All right, so this is really tongue in cheek. Well, sort of. Having recently read an article on Yahoo News, entitled Marijuana Use By Seniors Goes Up As Boomers Age, I couldn’t help but wonder what most employers would do if they find out through preemployment drug tests that their more senior executives are huffing on the bong, after work. Does it matter? And if so, how do you deal with it? Do you deal with it the same way as you would deal with a younger job candidate?
Imagine as an employer thinking to yourself, “well he brought in umpteen millions of business, is highly respected in this industry, but he smokes pot when he gets home.” So what do you do?
Suppose there is a zero tolerance drug policy. Do you let your Senior Vice President go for smoking marijuana on his or her on time? Interesting questions. As more employers are instituting drug tests as part of their preemployment screening program, this may actually become an issue. I write this of course with the assumption that your senior job applicant his past all other background checks and has neither state criminal records or federal criminal records, largely white collar criminal records in his history.

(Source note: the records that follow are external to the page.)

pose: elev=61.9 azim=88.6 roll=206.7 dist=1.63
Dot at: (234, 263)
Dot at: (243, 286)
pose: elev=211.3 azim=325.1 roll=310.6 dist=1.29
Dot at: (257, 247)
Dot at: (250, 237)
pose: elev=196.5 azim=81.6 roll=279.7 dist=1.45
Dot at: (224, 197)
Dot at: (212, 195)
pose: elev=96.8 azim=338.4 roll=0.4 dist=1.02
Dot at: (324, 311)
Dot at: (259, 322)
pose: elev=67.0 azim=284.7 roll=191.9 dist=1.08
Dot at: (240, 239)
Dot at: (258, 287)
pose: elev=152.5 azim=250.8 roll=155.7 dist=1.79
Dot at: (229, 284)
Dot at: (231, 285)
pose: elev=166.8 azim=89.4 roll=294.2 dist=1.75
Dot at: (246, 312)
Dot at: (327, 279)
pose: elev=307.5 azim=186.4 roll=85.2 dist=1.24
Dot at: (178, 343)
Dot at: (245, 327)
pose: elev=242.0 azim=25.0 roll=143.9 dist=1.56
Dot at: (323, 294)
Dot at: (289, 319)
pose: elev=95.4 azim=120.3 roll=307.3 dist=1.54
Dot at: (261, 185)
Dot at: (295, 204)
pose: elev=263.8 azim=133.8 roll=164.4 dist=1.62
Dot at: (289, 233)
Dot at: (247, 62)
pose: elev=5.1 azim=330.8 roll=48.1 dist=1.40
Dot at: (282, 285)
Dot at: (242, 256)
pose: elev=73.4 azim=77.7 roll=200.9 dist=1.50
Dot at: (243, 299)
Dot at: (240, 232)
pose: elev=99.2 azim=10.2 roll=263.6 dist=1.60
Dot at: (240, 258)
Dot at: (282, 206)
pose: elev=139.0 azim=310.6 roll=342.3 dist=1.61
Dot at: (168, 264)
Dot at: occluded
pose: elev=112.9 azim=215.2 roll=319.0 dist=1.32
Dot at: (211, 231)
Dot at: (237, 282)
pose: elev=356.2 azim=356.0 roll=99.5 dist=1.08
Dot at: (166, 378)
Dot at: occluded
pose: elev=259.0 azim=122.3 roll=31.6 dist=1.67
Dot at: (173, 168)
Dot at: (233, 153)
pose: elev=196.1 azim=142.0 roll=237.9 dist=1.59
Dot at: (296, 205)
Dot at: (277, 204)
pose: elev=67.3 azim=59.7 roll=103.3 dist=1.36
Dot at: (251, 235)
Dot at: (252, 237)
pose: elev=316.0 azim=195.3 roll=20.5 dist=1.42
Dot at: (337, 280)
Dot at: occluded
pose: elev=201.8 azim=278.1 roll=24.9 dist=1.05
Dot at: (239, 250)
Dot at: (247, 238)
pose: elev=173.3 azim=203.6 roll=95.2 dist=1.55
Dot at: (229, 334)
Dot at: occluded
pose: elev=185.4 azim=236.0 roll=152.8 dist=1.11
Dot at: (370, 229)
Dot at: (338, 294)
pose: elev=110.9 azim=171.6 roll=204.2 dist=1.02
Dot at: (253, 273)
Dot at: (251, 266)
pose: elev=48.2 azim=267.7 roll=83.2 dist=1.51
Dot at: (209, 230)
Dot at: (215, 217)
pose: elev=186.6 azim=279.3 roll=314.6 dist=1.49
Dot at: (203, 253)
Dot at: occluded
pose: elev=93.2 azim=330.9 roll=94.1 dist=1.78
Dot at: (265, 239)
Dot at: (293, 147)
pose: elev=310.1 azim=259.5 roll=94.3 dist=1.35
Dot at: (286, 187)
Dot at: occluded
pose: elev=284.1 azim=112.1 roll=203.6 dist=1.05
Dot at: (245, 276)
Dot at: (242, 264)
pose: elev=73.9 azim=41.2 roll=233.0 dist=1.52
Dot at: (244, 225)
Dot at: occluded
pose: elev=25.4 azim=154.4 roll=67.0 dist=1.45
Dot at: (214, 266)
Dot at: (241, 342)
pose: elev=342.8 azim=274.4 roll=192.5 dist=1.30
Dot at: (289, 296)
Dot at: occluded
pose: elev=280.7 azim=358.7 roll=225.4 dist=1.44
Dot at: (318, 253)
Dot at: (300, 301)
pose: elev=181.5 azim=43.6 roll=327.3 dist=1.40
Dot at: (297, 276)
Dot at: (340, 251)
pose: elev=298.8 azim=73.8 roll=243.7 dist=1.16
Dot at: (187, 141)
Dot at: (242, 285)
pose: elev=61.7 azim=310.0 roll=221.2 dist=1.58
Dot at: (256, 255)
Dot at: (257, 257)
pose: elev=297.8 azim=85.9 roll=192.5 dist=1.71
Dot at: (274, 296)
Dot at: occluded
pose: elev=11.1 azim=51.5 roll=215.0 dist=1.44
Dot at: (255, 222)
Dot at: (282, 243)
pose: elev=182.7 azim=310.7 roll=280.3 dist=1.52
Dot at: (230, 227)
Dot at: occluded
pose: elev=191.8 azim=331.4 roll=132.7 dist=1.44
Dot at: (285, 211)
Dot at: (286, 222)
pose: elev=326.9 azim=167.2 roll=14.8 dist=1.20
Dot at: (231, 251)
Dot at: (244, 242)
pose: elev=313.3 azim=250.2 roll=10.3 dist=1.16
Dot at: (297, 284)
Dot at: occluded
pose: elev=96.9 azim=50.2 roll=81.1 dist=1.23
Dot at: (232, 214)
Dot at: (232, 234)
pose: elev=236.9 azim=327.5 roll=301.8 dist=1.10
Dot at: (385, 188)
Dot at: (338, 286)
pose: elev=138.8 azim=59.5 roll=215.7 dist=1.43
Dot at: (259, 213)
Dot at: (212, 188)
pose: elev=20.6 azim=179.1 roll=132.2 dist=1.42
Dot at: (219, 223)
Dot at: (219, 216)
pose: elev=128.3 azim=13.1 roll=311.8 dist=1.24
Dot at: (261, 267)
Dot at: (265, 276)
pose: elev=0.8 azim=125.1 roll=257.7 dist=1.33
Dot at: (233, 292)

I wrote this also with the understanding that your senior executives are sharing doobies with the younger members of the staff, during the work hours. I guess the interesting question is does pot use matter all that much? And to whom? I have had one staffing group in the healthcare industry tell me of all the background checks they run on nurses and healthcare workers, the one they care about the least is where is shows positive on the drug test for marijuana. The one client said to me, “if I had to eliminate all the nurses smoking pot, I wouldn’t have enough job candidates to staff a small medical office yet alone a hospital.” This may be hyperbole, but certainly he was making a point.
And then what happens in a state like California where pot is all but legal. At least if your job candidate has a legal permit allowing him to smoke marijuana for medical reasons, then can the employer fire him if he drug test shows positive for marijuana. Hard to say. Whenever I have asked the question, people seem to hem and haw, but no one really seems to know the answer. At least with regard to the people I spoke to about it.
Meanwhile, as the economy attempts to turn around and more boomers remain in the workforce for longer periods, either because they don’t want to retire or can’t afford to retire, then the drug habits most picked up on the sixties are posing whole new issues about drug tests. I would think.